Computing 2*q*y in division algorithm without multiplication

"an inspection of the divide algorithm’s logic reveals that the value of the expression 2*q*y can be computed without multiplication. Instead, it can be obtained from its value in the previous recursion level, using addition."

I don't understand how to implement this optimization. I would appreciate if I could get a starting point to implement this. I could replace 2*q*y with (q+q)*y but I don't know how to get rid of multiplication with y.

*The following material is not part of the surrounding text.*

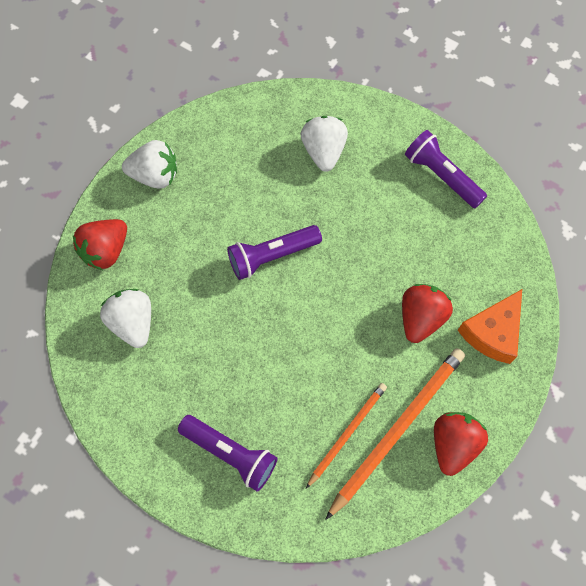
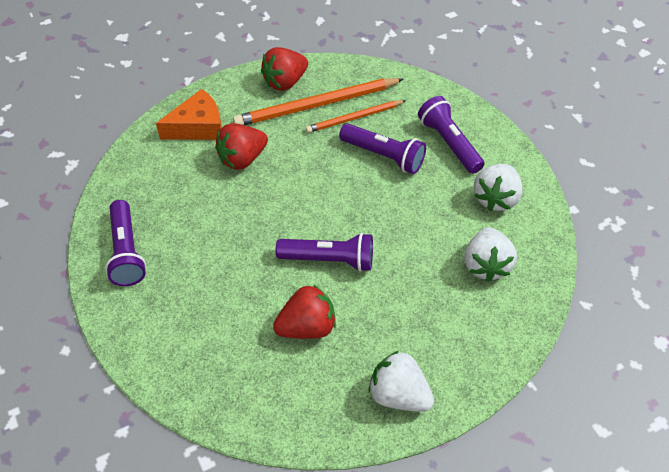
camera: 150 degrees left, 15 degrees down
(106, 251) = (485, 341): red strawberry -> red strawberry (307, 327)
(288, 398) = (384, 156): none -> purple flashlight
(323, 151) = (212, 330): white strawberry -> white strawberry (496, 198)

The division algorithm that I have is implemented as follows:
```
    function int divide(int x, int y) {
        var int q;
        let q = Math._divide(Math.abs(x), Math.abs(y));  // runs Math._divide on absolute values of x and y
        if ((x < 0) = (y < 0)) {
            return q;
        } else {
            return q*(-1);
        }
    }

    function int _divide(int x, int y) {
        var int q;
        if ((y > x) | (y < 0)) {
            return 0;
        }
        let q = Math._divide(x, y+y);
        if ((x - (2*q*y)) < y) {
            return q+q;
        } else {
            return q+q+1;
        }
    }

```

It is a bit hard to spot. Here's the original algorithm. Try to compute the next value of 2 * q * y near all the return points. For now don't worry about actually returning the value.

divide(x, y):
    if (y > x) {
        next2qy = // compute the next 2 * q * y
        return 0
    }
    q = divide(x, 2 * y)
    if ((x - 2 * q * y) < y) {
        next2qy = // compute the next 2 * q * y
        return 2 * q
    } else {
        next2qy = // compute the next 2 * q * y
        return 2 * q + 1
    }

Now imagine that we can return several values at the same time (some languages like Python support this). Then the algorithm can look like this:

divide(x, y):
    if (y > x) {
        next2qy = // compute the next 2 * q * y
        return 0, next2qy
    }
    q, qy2 = divide(x, 2 * y)
    if ((x - qy2) < y) {
        next2qy = // compute the next 2 * q * y
        return 2 * q, next2qy
    } else {
        next2qy = // compute the next 2 * q * y
        return 2 * q + 1, next2qy
    }

I don't want to post the solution as to not spoil it for everybody. But feel free to ask me directly if you need further assistance. You can do so by clicking on my name and then "Send Email to ivant".

It becomes clearer, when you think about how you would implement a long division in binary if you didn't have that algorithm

Let's say you want to divide

0000 0011 1110 1000

 by

0000 0000 0000 1010

. You shift the second number to the right until the leftmost 1s are aligned with each other:

x 0000 0011 1110 1000
y 0000 0010 1000 0000

Then, if y fits into x, you subtract y from x and append a 1 to the result. If y doesn't fit, you leave x as it is and append a 0 to the result. After that, you shift y one position to the right, to check the next digit

x      0000 0001 0110 1000
y      0000 0010 1000 0000
result 0000 0000 0000 0001

x      0000 0001 0110 1000
y      0000 0001 0100 0000
result 0000 0000 0000 0001

x      0000 0000 0010 1000
y      0000 0000 1010 0000
result 0000 0000 0000 0011

x      0000 0000 0010 1000
y      0000 0000 0101 0000
result 0000 0000 0000 0110

...

x      0000 0000 0000 0000
y      0000 0000 0000 1010
result 0000 0000 0110 0100

You can find some of those shifts and appends in the provided algorithm.

let q = Math._divide(x, y+y);

 shifts y to the left recursively until it is larger than x, and then uses the returns to shift y back to its starting value.

return q+q;

 appends a 0 to the result,

return q+q+1;

 appends a 1 to the result.

If you would subtract y from x, the statement

if ((x - (2*q*y)) < y) {

 would just become

if (x < y) {

Maybe you have already spotted the reason why we don't just subtract y from x: x and y are local to the current invocation of the _divide() function and therefore you can't pass a new x value back to the calling invocation. That's where 2qy comes into play. Instead of subtracting y from x, we leave x at it is and compare y to x minus something.

I guess, by now you have figured out, what value is represented by 2qy. It is just the sum of values that you would have subtracted from x so far, if you did the direct approach.